■ WHAT TO PRODUCE: Set down every line below, verbatim, between the line containing "Pose unit: median" and the line containing "-0.008330, -0.144411, 0.739772]]", inclusive, leaving out the pictures.

■ DATASET EXTRACT:

-*-

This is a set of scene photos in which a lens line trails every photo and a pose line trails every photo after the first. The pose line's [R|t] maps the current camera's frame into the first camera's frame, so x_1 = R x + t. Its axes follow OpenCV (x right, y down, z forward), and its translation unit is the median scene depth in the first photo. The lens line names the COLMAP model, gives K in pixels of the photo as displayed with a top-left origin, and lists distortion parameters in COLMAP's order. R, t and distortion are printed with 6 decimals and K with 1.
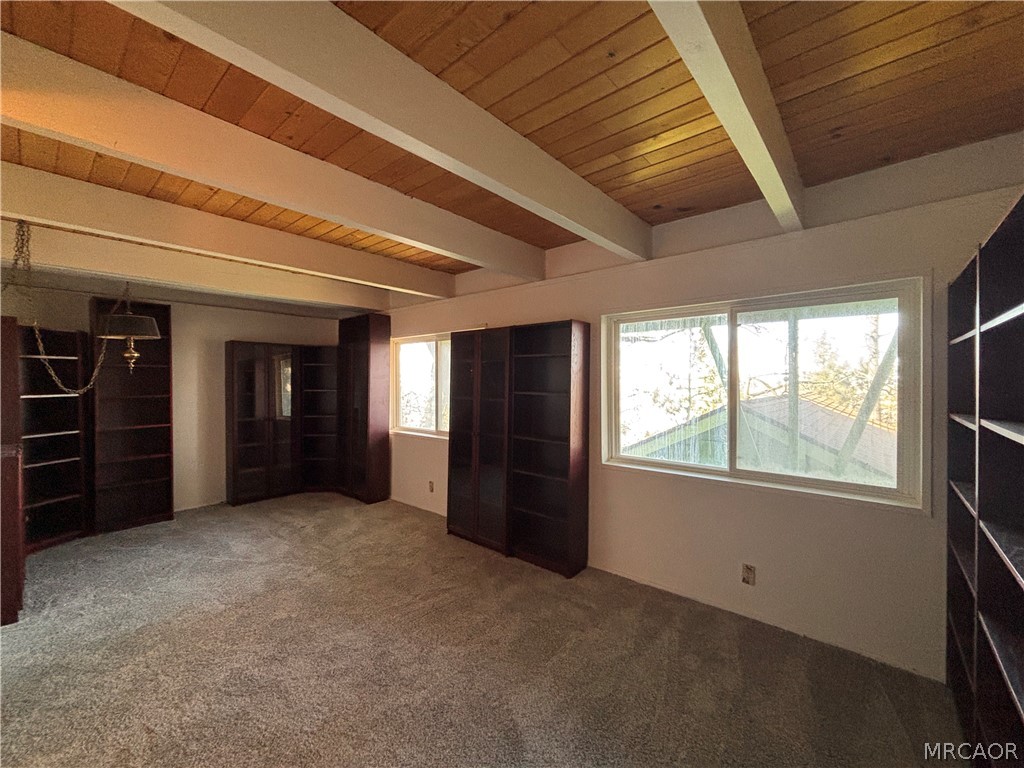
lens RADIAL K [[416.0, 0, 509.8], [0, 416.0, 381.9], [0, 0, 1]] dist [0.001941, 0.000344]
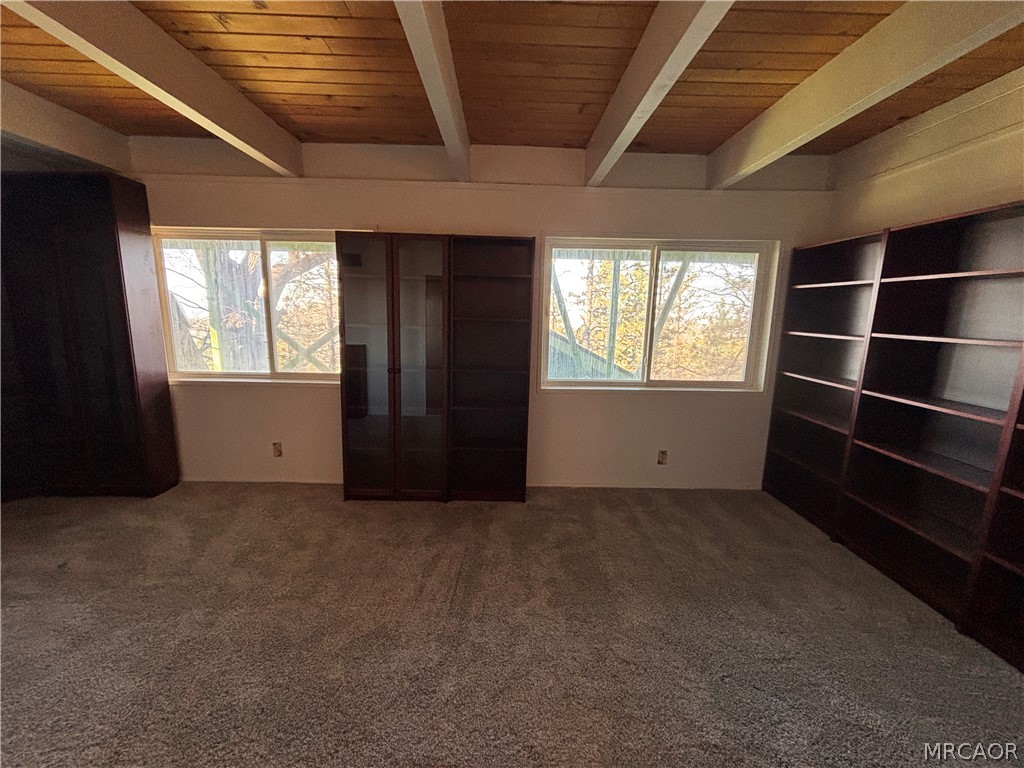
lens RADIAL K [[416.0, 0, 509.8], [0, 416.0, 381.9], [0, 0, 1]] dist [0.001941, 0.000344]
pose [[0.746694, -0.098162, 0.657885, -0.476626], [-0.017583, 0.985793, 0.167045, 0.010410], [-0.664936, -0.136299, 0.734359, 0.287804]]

-*-

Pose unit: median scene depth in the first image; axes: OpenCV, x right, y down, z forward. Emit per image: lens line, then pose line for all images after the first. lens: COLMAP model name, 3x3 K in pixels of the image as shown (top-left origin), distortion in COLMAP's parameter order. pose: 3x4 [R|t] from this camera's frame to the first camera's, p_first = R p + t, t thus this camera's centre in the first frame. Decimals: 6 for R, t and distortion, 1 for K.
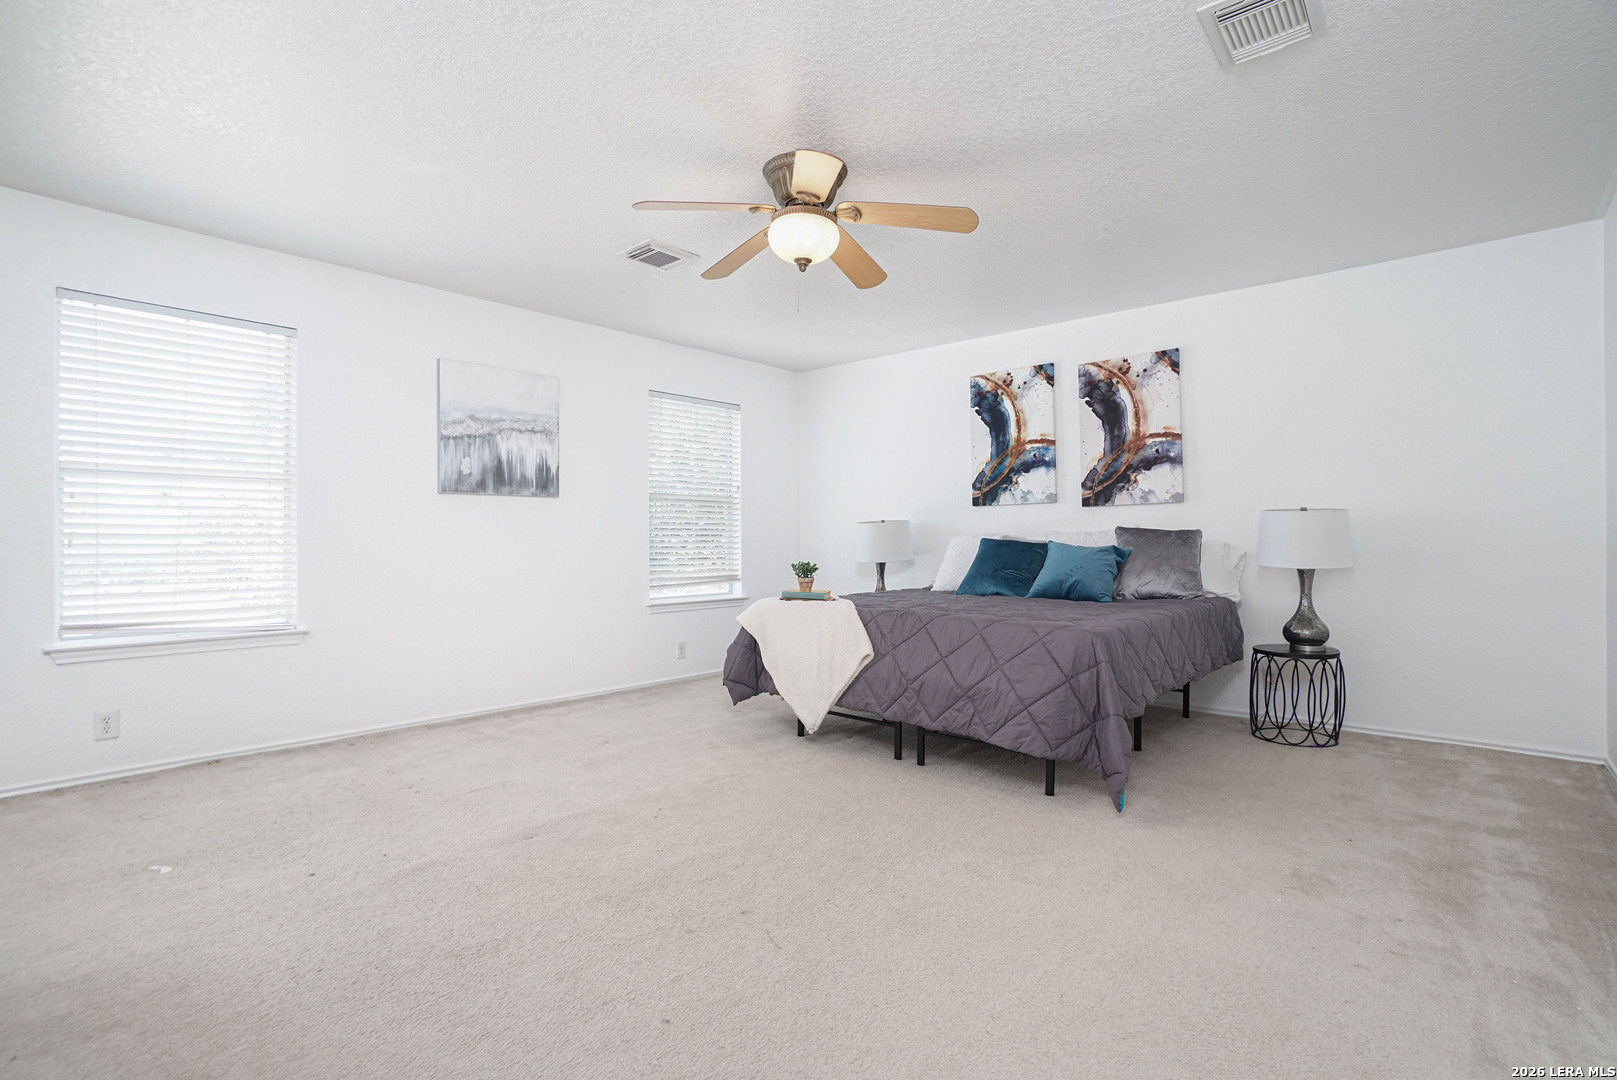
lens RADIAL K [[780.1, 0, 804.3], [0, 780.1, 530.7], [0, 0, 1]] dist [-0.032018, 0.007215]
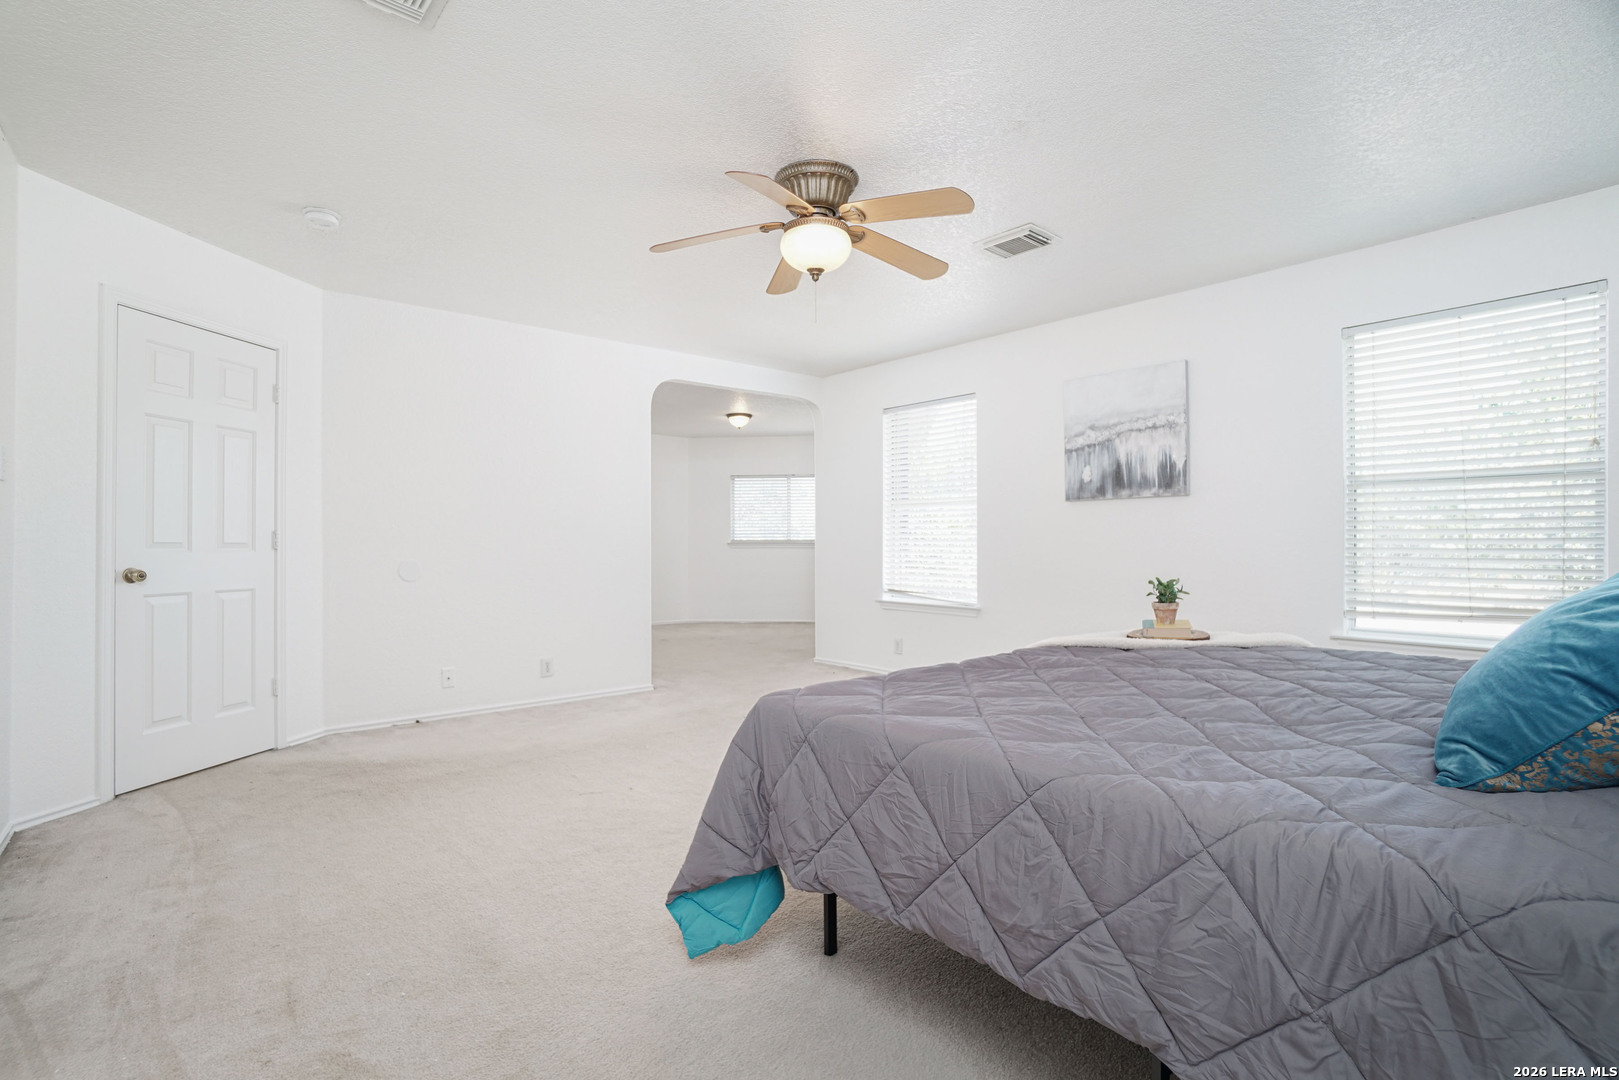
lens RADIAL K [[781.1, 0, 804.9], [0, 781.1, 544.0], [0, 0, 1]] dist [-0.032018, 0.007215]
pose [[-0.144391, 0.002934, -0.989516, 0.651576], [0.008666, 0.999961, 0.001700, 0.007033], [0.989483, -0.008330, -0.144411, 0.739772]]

-*-

■ EXERCISE ANSWER:
Pose unit: median scene depth in the first image; axes: OpenCV, x right, y down, z forward. Emit per image: lens line, then pose line for all images after the first. lens: COLMAP model name, 3x3 K in pixels of the image as shown (top-left origin), distortion in COLMAP's parameter order. pose: 3x4 [R|t] from this camera's frame to the first camera's, p_first = R p + t, t thus this camera's centre in the first frame. Decimals: 6 for R, t and distortion, 1 for K.
lens RADIAL K [[780.1, 0, 804.3], [0, 780.1, 530.7], [0, 0, 1]] dist [-0.032018, 0.007215]
lens RADIAL K [[781.1, 0, 804.9], [0, 781.1, 544.0], [0, 0, 1]] dist [-0.032018, 0.007215]
pose [[-0.144391, 0.002934, -0.989516, 0.651576], [0.008666, 0.999961, 0.001700, 0.007033], [0.989483, -0.008330, -0.144411, 0.739772]]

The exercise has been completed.